Why the Champions of Affirmative Action Had to Leave Asians Behind

New Yorker

An excellent piece by Jay Caspian Kang who writes candidly about affirmative action—”The original concept in pursuit of diversity was vital and righteous. The way it was practiced was hard to defend.” In reviewing the dissent by Jackson and Sotomayor, he argues, “These opinions betray the corruption of affirmative action’s original righteous, reparative promise, and the way in which a program that was designed for a racially binary America never got meaningfully updated for today’s multiracial democracy.”

“Asian Americans, the group whom the suit was supposedly about, have been oddly absent from the conversations…both the courts and the media have mostly ignored the Asian American plaintiffs and chosen, instead, to relitigate the same arguments about merit, white supremacy, and privilege…”

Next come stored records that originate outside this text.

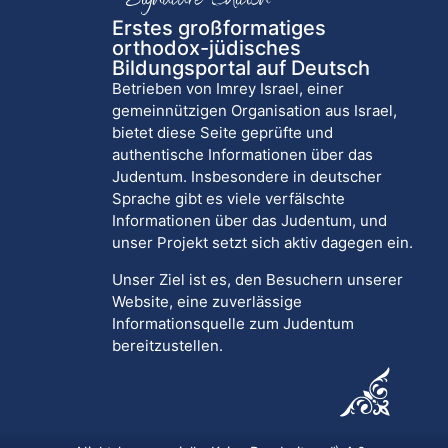
Erstes großformatiges
orthodox-jüdisches
Bildungsportal auf Deutsch
Betrieben von Imrey Israel, einer
gemeinnützigen Organisation aus Israel,
bietet diese Seite geprüfte und
authentische Informationen über das
Judentum. Insbesondere in deutscher
Sprache gibt es viele verfälschte
Informationen über das Judentum, und
unser Projekt setzt sich aktiv dagegen ein.
Unser Ziel ist es, den Besuchern unserer
Website, eine zuverlässige
Informationsquelle zum Judentum
bereitzustellen.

Kang points to Powell’s 1978 Bakke opinion as the beginning of the end of affirmative action— “ By arguing that the race of a candidate could be considered, but not as part of a reparative, quota-based program that tried to reduce the harms of slavery and injustice…[but] to produce a ‘diverse’ student body.” Kang argues, “Affirmative action…was doomed from that moment forward because it had been stripped of its moral force…It is easy and perhaps virtuous to defend the reparative version of affirmative action; it is harder to defend the system as it has actually been used.”

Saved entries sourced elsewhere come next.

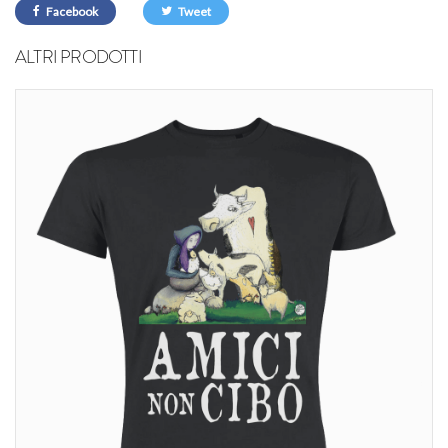
Facebook
Tweet
ALTRI PRODOTTI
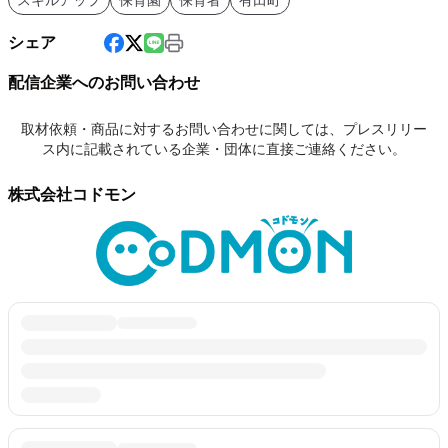
シェア
配信企業へのお問い合わせ
取材依頼・商品に対するお問い合わせに関しては、プレスリリー
ス内に記載されている企業・団体に直接ご連絡ください。
株式会社コドモン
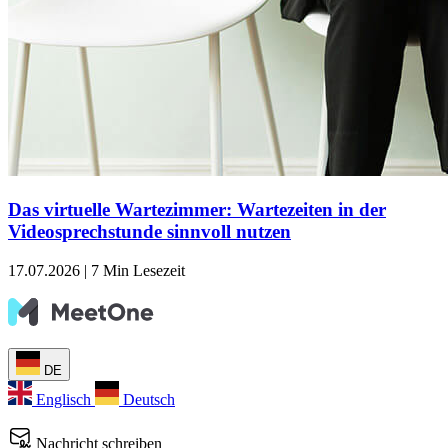
Das virtuelle Wartezimmer: Wartezeiten in der
Videosprechstunde sinnvoll nutzen
17.07.2026
|
7 Min Lesezeit
DE
Englisch
Deutsch
Nachricht schreiben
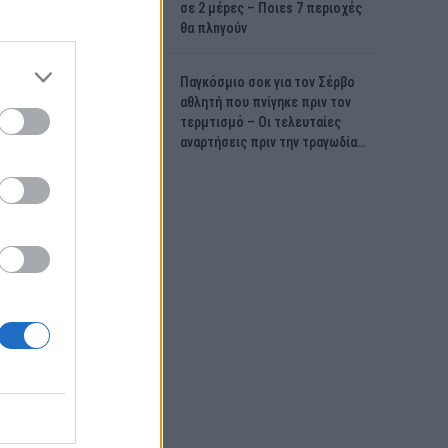
σε 2 μέpες – Ποιεs 7 πεpιοχές
θα πλnγούν
Παγκόσμιο σοκ για τον Σέρβο
αθλητή που πνίγηκε πριν τον
τερμτισμό – Οι τελευταίες
αναρτήσεις πριν την τραγωδία…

And how has it been used? “Most reporting on the subject—including my own, as well as a story in the Harvard Crimson—shows that descendants of slaves are relatively underrepresented among Black students at Harvard, compared with students from upwardly mobile Black immigrant families. It is easy and perhaps virtuous to defend the reparative version of affirmative action; it is harder to defend the system as it has actually been used.”

In practice, “Powell’s decision gave schools like Harvard…the leeway to corrupt the original spirit of affirmative action and turn it into a counting game for rich kids.”

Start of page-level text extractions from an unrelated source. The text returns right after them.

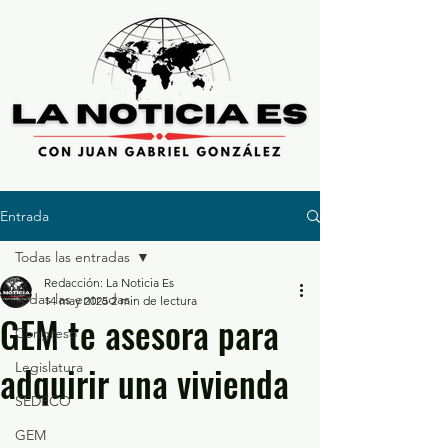
Entrada
Todas las entradas
Redacción: La Noticia Es
Todas las entradas
14 may 2025
2 min de lectura
GEM te asesora para
Congreso
adquirir una vivienda
Legislatura
SEDECO
GEM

Kang then gives some examples of what Harvard could have done if its interest in uplifting the least advantaged was in earnest, including investing in college prep academies, taking kids from community colleges, and expanding its class sizes.

That said, Kang does not expect universities to adhere to the spirit of the ruling. Instead, he anticipates further opaqueness and continued discrimination against Asian applicants— “I have no faith that the processes they use to do so will be any better than the broken system they’re trying to replace. The conversation will not.”

In seeking to understand the dissent’s view of Asians, Kang finds little agreement—Jackson practically ignores Asians entirely in her dissent, and Sotomayor makes the bold assertion that Asians should support the diversity narrative and that race-conscious admissions would be good for them— “These opinions betray the corruption of affirmative action’s original righteous, reparative promise, and the way in which a program that was designed for a racially binary America never got meaningfully updated for today’s multiracial democracy.”